··· SOURCE PASSAGE ···
We don’t have a huge number of subscribers from outlook.com, but I’ve always viewed hotmail.com addresses with some level of suspicion. I can’t say that I’ve had real trouble with them, but I wouldn’t recommend someone use them, since I feel as though they were abused by spammers a lot back in the day, and still take the hit for that with some filters today.

Not to keep beating this horse, but if you go back and carefully read Google’s announcement, you’ll find it is wonderfully full of loopholes and misleading language. I’ll bet my next Mac Pro they are sill happily scanning your email content in a different way for different purposes. And, like Simon, I trust them only slightly more than I trust Zuckerberg to actually keep their word without an “Ooopsie! We promise to do better next time!” Google, like Facebook, can keep getting away with it because, one, people, no matter how angry, have married their workflows to this abusive behavior, and like an abused spouse, keep coming back for more. Two, we don’t have comprehensive privacy laws in the US (yet) and though the EU laws helped us somewhat as an accidental byproduct of the technical challenges of maintaining two levels of privacy laws, until we have genuine, hardcore legislation that attaches criminal liability to breeches of privacy (and simple decency), these companies giving you “free” services will continue to take advantage of you in every manner they can get away with.
··· GIVEN ENTRIES ···
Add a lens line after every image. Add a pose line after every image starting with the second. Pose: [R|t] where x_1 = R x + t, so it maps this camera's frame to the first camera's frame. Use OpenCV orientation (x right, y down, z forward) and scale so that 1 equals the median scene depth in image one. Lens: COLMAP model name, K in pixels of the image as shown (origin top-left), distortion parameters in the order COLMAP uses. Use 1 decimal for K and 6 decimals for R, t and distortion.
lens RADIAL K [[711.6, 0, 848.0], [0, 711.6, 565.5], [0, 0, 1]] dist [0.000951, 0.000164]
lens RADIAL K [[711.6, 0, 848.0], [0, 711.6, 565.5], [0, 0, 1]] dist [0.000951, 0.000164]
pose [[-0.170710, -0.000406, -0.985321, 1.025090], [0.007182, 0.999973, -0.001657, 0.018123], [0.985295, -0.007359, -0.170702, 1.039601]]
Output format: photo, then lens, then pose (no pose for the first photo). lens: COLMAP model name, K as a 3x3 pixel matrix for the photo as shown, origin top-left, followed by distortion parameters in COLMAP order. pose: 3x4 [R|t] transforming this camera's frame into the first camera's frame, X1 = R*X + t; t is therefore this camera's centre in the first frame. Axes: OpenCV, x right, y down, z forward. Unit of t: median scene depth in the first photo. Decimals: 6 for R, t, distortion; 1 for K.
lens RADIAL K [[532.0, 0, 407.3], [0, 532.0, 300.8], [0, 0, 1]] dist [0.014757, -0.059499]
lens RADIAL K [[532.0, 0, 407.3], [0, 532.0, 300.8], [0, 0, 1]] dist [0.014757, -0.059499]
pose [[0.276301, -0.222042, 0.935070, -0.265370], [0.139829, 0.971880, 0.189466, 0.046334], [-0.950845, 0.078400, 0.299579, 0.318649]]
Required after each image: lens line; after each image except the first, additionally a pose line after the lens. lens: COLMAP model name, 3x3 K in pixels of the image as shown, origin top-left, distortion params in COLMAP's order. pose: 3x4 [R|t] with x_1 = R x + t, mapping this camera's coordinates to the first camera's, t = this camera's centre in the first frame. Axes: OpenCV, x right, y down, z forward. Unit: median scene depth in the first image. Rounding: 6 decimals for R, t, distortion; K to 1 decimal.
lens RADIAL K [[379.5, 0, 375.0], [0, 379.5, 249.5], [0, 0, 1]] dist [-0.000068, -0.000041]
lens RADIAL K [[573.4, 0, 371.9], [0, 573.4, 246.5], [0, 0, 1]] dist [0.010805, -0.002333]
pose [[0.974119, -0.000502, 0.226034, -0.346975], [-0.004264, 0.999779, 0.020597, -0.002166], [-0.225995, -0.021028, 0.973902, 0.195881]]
···
# THE TASK:
Copy the email privacy passage above word for word, from start to finish.

# WRITTEN SOLUTION:
We don’t have a huge number of subscribers from outlook.com, but I’ve always viewed hotmail.com addresses with some level of suspicion. I can’t say that I’ve had real trouble with them, but I wouldn’t recommend someone use them, since I feel as though they were abused by spammers a lot back in the day, and still take the hit for that with some filters today.

Not to keep beating this horse, but if you go back and carefully read Google’s announcement, you’ll find it is wonderfully full of loopholes and misleading language. I’ll bet my next Mac Pro they are sill happily scanning your email content in a different way for different purposes. And, like Simon, I trust them only slightly more than I trust Zuckerberg to actually keep their word without an “Ooopsie! We promise to do better next time!” Google, like Facebook, can keep getting away with it because, one, people, no matter how angry, have married their workflows to this abusive behavior, and like an abused spouse, keep coming back for more. Two, we don’t have comprehensive privacy laws in the US (yet) and though the EU laws helped us somewhat as an accidental byproduct of the technical challenges of maintaining two levels of privacy laws, until we have genuine, hardcore legislation that attaches criminal liability to breeches of privacy (and simple decency), these companies giving you “free” services will continue to take advantage of you in every manner they can get away with.